The older I get, the fewer Effs I give! Words of wisdom, JB. 

Live and be well - H

----------


## Shadowlight

To come to terms with death, now that's when one can truly live. 

If I was there I would learn how to rock climb

----------


## Delta40

Everything with a pinch of salt

----------


## tailor STATELY

(... I like Herbert.)

Enjoyed your poem... your usual razor-sharp wit.

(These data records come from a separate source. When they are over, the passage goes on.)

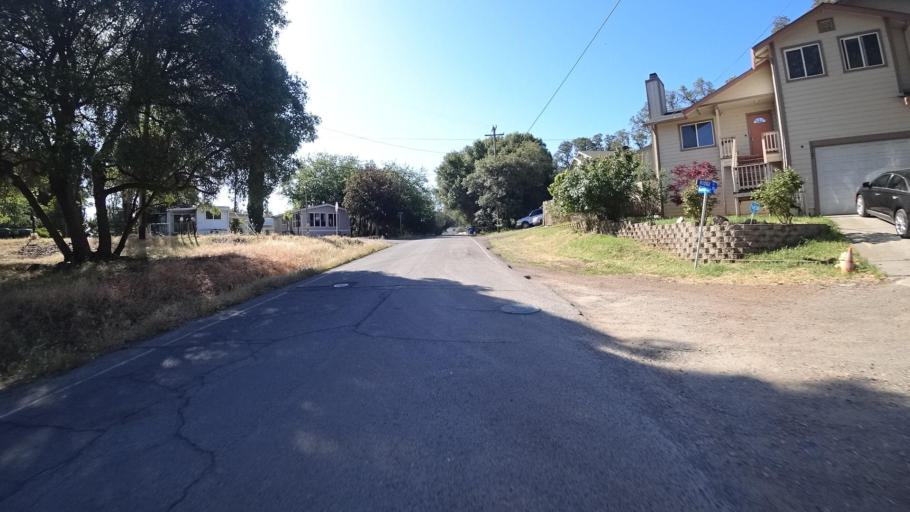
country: US
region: California
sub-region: Lake County
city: Clearlake
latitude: 38.9745
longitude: -122.6663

"I cowered as a child of the Cold War
The nuclear bombs were coming,"

Too close to the mark for me: A poem I wrote not too long ago of childhood angst during the '50's - '60's you might enjoy:

*NW 107th Street (Off 9th Avenue NW), Seattle


Mint countertops were a sign of the times;

not that ours were - I don't remember

Peppermint in the garden; strawberries 

and buttercups; a tall foxglove and ferns

One neighbor had a nuke shelter built; duck 

and cover drills at Crown Hill school paled the

innocent light of impressible youth

An escape through the stinging nettles down 

to the shore helped shape an identity 

impervious to the daily fallout

7/9/2015*

Ta ! _(short for tarradiddle)_,
tailor

----------


## tonywalt

Love this

----------


## tailor STATELY

_"That we need a new plague"_... beware of what you wish for... most prescient however.

Ta ! (short for tarradiddle),
tailor

----------